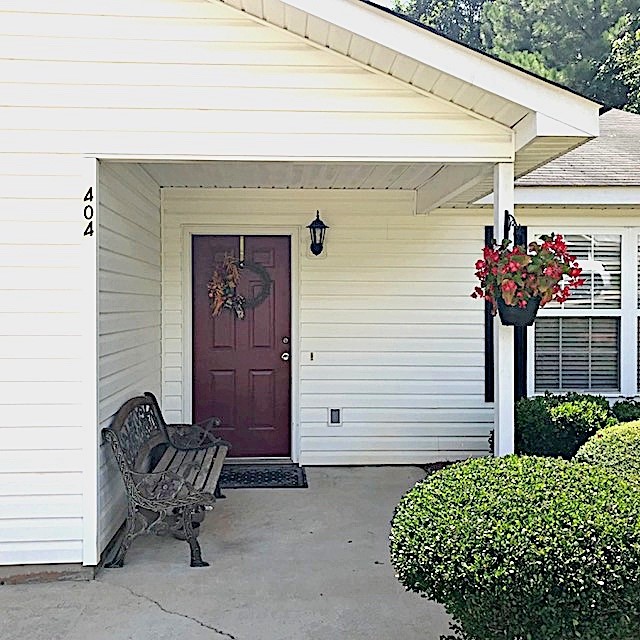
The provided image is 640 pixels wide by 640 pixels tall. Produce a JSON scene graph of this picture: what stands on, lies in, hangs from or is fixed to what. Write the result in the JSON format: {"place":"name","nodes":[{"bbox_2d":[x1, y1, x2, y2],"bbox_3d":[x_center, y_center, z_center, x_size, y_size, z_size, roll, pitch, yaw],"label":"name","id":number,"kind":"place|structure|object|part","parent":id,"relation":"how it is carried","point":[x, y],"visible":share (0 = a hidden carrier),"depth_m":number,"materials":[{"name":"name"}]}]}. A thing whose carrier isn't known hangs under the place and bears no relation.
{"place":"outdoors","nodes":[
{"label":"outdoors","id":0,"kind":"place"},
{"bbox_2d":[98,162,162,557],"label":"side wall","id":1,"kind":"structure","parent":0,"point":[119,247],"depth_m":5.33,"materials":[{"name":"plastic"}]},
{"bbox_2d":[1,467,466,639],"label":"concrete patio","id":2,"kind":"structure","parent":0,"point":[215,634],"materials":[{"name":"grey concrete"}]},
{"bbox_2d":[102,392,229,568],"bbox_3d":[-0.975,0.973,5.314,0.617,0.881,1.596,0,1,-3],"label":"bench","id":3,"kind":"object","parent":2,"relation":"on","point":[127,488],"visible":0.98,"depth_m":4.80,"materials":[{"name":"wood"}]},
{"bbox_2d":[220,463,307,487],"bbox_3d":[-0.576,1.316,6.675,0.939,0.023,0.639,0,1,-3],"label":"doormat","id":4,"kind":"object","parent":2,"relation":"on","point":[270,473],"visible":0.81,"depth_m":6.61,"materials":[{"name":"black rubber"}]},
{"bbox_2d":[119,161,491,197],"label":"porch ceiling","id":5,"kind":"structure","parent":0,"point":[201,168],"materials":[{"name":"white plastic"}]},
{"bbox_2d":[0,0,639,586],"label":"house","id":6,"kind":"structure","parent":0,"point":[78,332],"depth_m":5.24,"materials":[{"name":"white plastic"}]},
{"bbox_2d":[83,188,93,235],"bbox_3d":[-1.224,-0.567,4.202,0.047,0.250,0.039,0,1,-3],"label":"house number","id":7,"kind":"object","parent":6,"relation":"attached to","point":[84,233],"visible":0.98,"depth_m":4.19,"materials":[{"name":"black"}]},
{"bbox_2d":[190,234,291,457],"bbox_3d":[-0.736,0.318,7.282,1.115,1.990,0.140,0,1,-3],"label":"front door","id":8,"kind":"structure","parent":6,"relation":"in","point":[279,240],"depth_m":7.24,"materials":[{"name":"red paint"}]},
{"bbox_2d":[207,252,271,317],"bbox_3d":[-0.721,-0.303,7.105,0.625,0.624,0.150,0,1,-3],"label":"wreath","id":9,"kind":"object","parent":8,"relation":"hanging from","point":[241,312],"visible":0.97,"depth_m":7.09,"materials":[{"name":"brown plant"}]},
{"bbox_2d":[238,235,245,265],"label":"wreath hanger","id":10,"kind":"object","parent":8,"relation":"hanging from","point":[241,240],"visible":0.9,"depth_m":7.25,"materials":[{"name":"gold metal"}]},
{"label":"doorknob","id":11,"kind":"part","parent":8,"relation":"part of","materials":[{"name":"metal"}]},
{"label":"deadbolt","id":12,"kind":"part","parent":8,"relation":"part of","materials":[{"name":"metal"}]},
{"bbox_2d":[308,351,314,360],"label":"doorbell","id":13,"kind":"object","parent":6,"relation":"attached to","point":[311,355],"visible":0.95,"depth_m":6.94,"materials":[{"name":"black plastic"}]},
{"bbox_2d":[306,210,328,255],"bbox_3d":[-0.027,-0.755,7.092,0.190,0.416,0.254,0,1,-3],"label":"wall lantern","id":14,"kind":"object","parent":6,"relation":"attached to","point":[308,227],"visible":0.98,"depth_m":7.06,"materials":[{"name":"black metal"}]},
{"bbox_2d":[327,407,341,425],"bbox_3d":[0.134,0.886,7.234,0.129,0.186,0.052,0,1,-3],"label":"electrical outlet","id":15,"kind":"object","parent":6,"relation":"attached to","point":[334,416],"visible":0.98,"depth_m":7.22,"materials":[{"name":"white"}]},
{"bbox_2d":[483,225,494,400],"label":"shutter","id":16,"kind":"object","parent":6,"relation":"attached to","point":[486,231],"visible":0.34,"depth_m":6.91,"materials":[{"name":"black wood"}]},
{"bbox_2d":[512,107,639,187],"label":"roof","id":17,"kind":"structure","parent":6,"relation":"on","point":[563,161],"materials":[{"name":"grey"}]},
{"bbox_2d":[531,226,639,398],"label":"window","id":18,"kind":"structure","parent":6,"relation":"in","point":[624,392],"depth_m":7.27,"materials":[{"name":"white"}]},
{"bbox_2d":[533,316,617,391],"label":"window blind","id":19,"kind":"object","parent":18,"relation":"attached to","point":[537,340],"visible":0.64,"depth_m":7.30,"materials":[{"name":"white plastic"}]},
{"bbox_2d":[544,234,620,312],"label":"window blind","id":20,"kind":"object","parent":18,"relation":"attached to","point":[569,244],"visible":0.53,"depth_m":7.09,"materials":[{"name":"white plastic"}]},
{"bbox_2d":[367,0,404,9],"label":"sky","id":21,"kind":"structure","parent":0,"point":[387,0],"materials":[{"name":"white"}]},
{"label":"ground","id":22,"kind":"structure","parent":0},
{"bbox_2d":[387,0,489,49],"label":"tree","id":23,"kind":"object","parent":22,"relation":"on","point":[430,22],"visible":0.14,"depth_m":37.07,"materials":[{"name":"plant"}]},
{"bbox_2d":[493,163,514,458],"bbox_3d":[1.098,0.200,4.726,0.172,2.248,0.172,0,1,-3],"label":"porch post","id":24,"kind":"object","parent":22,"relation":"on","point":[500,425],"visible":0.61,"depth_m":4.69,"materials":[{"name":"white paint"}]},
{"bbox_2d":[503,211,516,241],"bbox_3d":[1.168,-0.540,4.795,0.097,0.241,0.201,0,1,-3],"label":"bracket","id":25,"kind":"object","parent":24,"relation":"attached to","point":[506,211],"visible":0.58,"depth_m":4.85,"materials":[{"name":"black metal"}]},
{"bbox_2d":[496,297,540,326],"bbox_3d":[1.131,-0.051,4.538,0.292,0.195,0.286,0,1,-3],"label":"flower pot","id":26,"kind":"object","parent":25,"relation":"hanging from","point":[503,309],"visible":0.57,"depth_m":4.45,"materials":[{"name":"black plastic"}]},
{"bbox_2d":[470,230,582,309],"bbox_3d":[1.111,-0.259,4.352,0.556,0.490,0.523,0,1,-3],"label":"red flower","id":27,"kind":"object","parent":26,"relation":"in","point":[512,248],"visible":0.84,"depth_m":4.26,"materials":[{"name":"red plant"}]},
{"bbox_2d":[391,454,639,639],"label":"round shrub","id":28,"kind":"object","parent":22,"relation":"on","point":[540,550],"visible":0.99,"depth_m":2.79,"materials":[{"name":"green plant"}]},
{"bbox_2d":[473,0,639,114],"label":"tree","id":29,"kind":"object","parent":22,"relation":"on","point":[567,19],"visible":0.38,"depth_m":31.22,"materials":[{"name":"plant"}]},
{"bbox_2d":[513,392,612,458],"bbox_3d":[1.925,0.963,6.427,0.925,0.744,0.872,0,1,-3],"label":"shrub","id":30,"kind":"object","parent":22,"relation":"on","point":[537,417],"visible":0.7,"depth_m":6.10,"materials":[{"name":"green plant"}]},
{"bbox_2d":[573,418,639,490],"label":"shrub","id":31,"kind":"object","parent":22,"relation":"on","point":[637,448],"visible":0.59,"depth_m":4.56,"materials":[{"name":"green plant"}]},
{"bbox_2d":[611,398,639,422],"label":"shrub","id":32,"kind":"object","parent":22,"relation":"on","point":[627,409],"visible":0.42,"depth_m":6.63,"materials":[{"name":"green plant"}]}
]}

################

> [Instructions to follow]
Reproduce the material word for word. Skip every picture it holds.

> [Response below]
The provided image is 640 pixels wide by 640 pixels tall. Produce a JSON scene graph of this picture: what stands on, lies in, hangs from or is fixed to what. Write the result in the JSON format: {"place":"name","nodes":[{"bbox_2d":[x1, y1, x2, y2],"bbox_3d":[x_center, y_center, z_center, x_size, y_size, z_size, roll, pitch, yaw],"label":"name","id":number,"kind":"place|structure|object|part","parent":id,"relation":"how it is carried","point":[x, y],"visible":share (0 = a hidden carrier),"depth_m":number,"materials":[{"name":"name"}]}]}. A thing whose carrier isn't known hangs under the place and bears no relation.
{"place":"outdoors","nodes":[
{"label":"outdoors","id":0,"kind":"place"},
{"bbox_2d":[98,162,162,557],"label":"side wall","id":1,"kind":"structure","parent":0,"point":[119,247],"depth_m":5.33,"materials":[{"name":"plastic"}]},
{"bbox_2d":[1,467,466,639],"label":"concrete patio","id":2,"kind":"structure","parent":0,"point":[215,634],"materials":[{"name":"grey concrete"}]},
{"bbox_2d":[102,392,229,568],"bbox_3d":[-0.975,0.973,5.314,0.617,0.881,1.596,0,1,-3],"label":"bench","id":3,"kind":"object","parent":2,"relation":"on","point":[127,488],"visible":0.98,"depth_m":4.80,"materials":[{"name":"wood"}]},
{"bbox_2d":[220,463,307,487],"bbox_3d":[-0.576,1.316,6.675,0.939,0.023,0.639,0,1,-3],"label":"doormat","id":4,"kind":"object","parent":2,"relation":"on","point":[270,473],"visible":0.81,"depth_m":6.61,"materials":[{"name":"black rubber"}]},
{"bbox_2d":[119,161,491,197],"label":"porch ceiling","id":5,"kind":"structure","parent":0,"point":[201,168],"materials":[{"name":"white plastic"}]},
{"bbox_2d":[0,0,639,586],"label":"house","id":6,"kind":"structure","parent":0,"point":[78,332],"depth_m":5.24,"materials":[{"name":"white plastic"}]},
{"bbox_2d":[83,188,93,235],"bbox_3d":[-1.224,-0.567,4.202,0.047,0.250,0.039,0,1,-3],"label":"house number","id":7,"kind":"object","parent":6,"relation":"attached to","point":[84,233],"visible":0.98,"depth_m":4.19,"materials":[{"name":"black"}]},
{"bbox_2d":[190,234,291,457],"bbox_3d":[-0.736,0.318,7.282,1.115,1.990,0.140,0,1,-3],"label":"front door","id":8,"kind":"structure","parent":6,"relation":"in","point":[279,240],"depth_m":7.24,"materials":[{"name":"red paint"}]},
{"bbox_2d":[207,252,271,317],"bbox_3d":[-0.721,-0.303,7.105,0.625,0.624,0.150,0,1,-3],"label":"wreath","id":9,"kind":"object","parent":8,"relation":"hanging from","point":[241,312],"visible":0.97,"depth_m":7.09,"materials":[{"name":"brown plant"}]},
{"bbox_2d":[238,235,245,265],"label":"wreath hanger","id":10,"kind":"object","parent":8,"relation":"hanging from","point":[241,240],"visible":0.9,"depth_m":7.25,"materials":[{"name":"gold metal"}]},
{"label":"doorknob","id":11,"kind":"part","parent":8,"relation":"part of","materials":[{"name":"metal"}]},
{"label":"deadbolt","id":12,"kind":"part","parent":8,"relation":"part of","materials":[{"name":"metal"}]},
{"bbox_2d":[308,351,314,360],"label":"doorbell","id":13,"kind":"object","parent":6,"relation":"attached to","point":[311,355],"visible":0.95,"depth_m":6.94,"materials":[{"name":"black plastic"}]},
{"bbox_2d":[306,210,328,255],"bbox_3d":[-0.027,-0.755,7.092,0.190,0.416,0.254,0,1,-3],"label":"wall lantern","id":14,"kind":"object","parent":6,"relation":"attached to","point":[308,227],"visible":0.98,"depth_m":7.06,"materials":[{"name":"black metal"}]},
{"bbox_2d":[327,407,341,425],"bbox_3d":[0.134,0.886,7.234,0.129,0.186,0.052,0,1,-3],"label":"electrical outlet","id":15,"kind":"object","parent":6,"relation":"attached to","point":[334,416],"visible":0.98,"depth_m":7.22,"materials":[{"name":"white"}]},
{"bbox_2d":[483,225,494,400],"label":"shutter","id":16,"kind":"object","parent":6,"relation":"attached to","point":[486,231],"visible":0.34,"depth_m":6.91,"materials":[{"name":"black wood"}]},
{"bbox_2d":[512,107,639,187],"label":"roof","id":17,"kind":"structure","parent":6,"relation":"on","point":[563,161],"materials":[{"name":"grey"}]},
{"bbox_2d":[531,226,639,398],"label":"window","id":18,"kind":"structure","parent":6,"relation":"in","point":[624,392],"depth_m":7.27,"materials":[{"name":"white"}]},
{"bbox_2d":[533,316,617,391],"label":"window blind","id":19,"kind":"object","parent":18,"relation":"attached to","point":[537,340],"visible":0.64,"depth_m":7.30,"materials":[{"name":"white plastic"}]},
{"bbox_2d":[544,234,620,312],"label":"window blind","id":20,"kind":"object","parent":18,"relation":"attached to","point":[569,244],"visible":0.53,"depth_m":7.09,"materials":[{"name":"white plastic"}]},
{"bbox_2d":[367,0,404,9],"label":"sky","id":21,"kind":"structure","parent":0,"point":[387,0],"materials":[{"name":"white"}]},
{"label":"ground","id":22,"kind":"structure","parent":0},
{"bbox_2d":[387,0,489,49],"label":"tree","id":23,"kind":"object","parent":22,"relation":"on","point":[430,22],"visible":0.14,"depth_m":37.07,"materials":[{"name":"plant"}]},
{"bbox_2d":[493,163,514,458],"bbox_3d":[1.098,0.200,4.726,0.172,2.248,0.172,0,1,-3],"label":"porch post","id":24,"kind":"object","parent":22,"relation":"on","point":[500,425],"visible":0.61,"depth_m":4.69,"materials":[{"name":"white paint"}]},
{"bbox_2d":[503,211,516,241],"bbox_3d":[1.168,-0.540,4.795,0.097,0.241,0.201,0,1,-3],"label":"bracket","id":25,"kind":"object","parent":24,"relation":"attached to","point":[506,211],"visible":0.58,"depth_m":4.85,"materials":[{"name":"black metal"}]},
{"bbox_2d":[496,297,540,326],"bbox_3d":[1.131,-0.051,4.538,0.292,0.195,0.286,0,1,-3],"label":"flower pot","id":26,"kind":"object","parent":25,"relation":"hanging from","point":[503,309],"visible":0.57,"depth_m":4.45,"materials":[{"name":"black plastic"}]},
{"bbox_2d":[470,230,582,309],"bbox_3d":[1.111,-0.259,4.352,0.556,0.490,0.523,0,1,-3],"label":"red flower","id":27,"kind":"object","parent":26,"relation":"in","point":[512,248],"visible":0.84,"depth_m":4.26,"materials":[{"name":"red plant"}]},
{"bbox_2d":[391,454,639,639],"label":"round shrub","id":28,"kind":"object","parent":22,"relation":"on","point":[540,550],"visible":0.99,"depth_m":2.79,"materials":[{"name":"green plant"}]},
{"bbox_2d":[473,0,639,114],"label":"tree","id":29,"kind":"object","parent":22,"relation":"on","point":[567,19],"visible":0.38,"depth_m":31.22,"materials":[{"name":"plant"}]},
{"bbox_2d":[513,392,612,458],"bbox_3d":[1.925,0.963,6.427,0.925,0.744,0.872,0,1,-3],"label":"shrub","id":30,"kind":"object","parent":22,"relation":"on","point":[537,417],"visible":0.7,"depth_m":6.10,"materials":[{"name":"green plant"}]},
{"bbox_2d":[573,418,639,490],"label":"shrub","id":31,"kind":"object","parent":22,"relation":"on","point":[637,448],"visible":0.59,"depth_m":4.56,"materials":[{"name":"green plant"}]},
{"bbox_2d":[611,398,639,422],"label":"shrub","id":32,"kind":"object","parent":22,"relation":"on","point":[627,409],"visible":0.42,"depth_m":6.63,"materials":[{"name":"green plant"}]}
]}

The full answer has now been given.